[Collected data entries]
# # # # #

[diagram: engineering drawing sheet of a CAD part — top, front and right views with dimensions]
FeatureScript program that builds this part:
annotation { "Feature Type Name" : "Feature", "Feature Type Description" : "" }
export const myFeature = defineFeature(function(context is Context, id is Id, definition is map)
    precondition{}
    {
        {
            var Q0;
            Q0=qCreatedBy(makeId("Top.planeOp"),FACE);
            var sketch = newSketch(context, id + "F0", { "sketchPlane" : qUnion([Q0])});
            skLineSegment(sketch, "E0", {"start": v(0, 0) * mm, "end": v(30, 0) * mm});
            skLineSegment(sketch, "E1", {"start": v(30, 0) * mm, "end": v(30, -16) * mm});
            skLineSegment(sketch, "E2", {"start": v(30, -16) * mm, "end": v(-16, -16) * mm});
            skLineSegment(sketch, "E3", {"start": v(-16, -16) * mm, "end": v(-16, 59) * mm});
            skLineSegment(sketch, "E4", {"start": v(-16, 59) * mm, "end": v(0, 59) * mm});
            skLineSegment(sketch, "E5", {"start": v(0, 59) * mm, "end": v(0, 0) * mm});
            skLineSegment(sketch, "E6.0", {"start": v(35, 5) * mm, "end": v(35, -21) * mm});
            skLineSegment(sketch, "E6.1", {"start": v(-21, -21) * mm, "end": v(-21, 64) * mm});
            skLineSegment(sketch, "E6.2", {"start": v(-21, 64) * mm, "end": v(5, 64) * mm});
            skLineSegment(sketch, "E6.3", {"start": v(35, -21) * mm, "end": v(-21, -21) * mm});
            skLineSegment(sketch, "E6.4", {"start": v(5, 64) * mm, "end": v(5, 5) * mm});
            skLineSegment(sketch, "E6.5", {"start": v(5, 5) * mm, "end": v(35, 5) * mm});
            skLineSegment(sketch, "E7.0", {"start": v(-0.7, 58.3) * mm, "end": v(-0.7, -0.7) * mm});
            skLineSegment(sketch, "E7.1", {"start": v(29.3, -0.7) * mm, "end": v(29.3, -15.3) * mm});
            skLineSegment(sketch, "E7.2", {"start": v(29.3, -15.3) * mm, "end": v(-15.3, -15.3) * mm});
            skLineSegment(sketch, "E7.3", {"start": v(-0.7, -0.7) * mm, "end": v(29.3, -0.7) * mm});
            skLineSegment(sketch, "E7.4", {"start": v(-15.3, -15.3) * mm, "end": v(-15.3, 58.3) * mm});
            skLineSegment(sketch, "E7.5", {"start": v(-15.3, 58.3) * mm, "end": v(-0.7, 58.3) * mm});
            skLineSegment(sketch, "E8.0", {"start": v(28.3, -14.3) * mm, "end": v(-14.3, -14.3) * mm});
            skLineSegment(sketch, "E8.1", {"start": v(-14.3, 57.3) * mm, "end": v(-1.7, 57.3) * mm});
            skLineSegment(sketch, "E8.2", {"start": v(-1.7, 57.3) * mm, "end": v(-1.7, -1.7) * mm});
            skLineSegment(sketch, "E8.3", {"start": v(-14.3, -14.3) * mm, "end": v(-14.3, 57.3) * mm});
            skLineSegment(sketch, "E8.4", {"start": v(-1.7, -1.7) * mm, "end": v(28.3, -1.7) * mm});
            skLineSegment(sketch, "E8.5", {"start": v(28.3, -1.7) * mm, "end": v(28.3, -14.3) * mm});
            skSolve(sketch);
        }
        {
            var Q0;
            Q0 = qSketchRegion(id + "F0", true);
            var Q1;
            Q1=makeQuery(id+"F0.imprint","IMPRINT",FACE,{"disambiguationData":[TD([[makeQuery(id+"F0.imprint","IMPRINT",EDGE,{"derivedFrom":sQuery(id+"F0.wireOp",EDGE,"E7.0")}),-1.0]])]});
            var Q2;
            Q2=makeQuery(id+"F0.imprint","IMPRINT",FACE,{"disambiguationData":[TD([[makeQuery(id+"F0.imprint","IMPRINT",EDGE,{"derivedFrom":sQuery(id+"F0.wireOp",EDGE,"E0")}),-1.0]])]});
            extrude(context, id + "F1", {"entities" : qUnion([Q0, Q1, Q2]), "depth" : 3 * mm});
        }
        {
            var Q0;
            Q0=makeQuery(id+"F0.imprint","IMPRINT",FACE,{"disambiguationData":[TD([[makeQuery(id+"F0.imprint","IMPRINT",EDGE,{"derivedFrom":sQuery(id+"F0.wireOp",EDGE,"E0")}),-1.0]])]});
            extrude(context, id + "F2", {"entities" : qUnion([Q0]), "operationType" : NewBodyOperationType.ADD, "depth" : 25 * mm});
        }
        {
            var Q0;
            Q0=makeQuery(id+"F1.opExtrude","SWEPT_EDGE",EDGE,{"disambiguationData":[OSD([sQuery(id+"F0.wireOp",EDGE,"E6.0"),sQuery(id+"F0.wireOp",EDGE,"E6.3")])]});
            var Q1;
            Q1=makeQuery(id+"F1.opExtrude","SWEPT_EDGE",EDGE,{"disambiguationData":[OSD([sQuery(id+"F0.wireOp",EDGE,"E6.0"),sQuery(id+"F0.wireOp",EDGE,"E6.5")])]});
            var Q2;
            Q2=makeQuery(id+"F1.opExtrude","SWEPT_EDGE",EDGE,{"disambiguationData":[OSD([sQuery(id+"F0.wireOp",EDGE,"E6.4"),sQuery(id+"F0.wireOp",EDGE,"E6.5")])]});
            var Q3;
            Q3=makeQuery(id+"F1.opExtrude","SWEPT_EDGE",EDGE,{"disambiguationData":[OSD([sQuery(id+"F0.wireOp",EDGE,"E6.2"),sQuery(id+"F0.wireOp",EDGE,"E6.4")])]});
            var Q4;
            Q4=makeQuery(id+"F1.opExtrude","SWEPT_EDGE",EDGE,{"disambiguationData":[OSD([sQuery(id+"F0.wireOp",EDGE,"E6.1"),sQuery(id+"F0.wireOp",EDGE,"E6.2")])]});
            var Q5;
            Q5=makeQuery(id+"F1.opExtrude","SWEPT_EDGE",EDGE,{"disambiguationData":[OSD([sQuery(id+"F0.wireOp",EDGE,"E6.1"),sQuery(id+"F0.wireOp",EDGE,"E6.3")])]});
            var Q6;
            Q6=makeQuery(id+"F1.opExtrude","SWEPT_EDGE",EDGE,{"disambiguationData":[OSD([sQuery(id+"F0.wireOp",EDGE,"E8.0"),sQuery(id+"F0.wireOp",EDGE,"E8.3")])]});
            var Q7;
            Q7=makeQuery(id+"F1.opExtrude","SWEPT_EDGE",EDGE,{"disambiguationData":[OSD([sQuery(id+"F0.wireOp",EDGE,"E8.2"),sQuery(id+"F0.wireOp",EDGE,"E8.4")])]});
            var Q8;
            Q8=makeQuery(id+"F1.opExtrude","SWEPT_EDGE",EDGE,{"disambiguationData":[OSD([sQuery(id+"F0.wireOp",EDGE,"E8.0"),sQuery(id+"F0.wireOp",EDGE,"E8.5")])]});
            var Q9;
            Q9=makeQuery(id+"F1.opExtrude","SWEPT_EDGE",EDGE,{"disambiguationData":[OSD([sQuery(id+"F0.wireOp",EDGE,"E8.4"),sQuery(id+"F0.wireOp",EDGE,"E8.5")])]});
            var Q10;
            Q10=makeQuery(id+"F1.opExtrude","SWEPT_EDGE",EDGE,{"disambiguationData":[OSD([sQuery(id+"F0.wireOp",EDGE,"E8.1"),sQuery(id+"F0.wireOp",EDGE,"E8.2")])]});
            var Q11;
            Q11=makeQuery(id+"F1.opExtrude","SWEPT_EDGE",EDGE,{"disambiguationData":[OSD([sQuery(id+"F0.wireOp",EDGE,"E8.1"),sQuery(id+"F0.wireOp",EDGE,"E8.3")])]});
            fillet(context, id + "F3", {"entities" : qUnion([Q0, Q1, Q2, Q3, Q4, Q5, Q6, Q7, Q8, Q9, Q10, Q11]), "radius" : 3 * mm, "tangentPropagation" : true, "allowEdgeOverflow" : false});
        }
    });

# # # # #

- **What you will do**: Please swap "Q0" for "topFace" in the listing from its first line up to and including the line with "var sketch = newSketch(context, id", changing nothing else. Return only those lines.

- **Solution for this exercise**:
[diagram: engineering drawing sheet of a CAD part — top, front and right views with dimensions]
FeatureScript program that builds this part:
annotation { "Feature Type Name" : "Feature", "Feature Type Description" : "" }
export const myFeature = defineFeature(function(context is Context, id is Id, definition is map)
    precondition{}
    {
        {
            var topFace;
            topFace=qCreatedBy(makeId("Top.planeOp"),FACE);
            var sketch = newSketch(context, id + "F0", { "sketchPlane" : qUnion([topFace])});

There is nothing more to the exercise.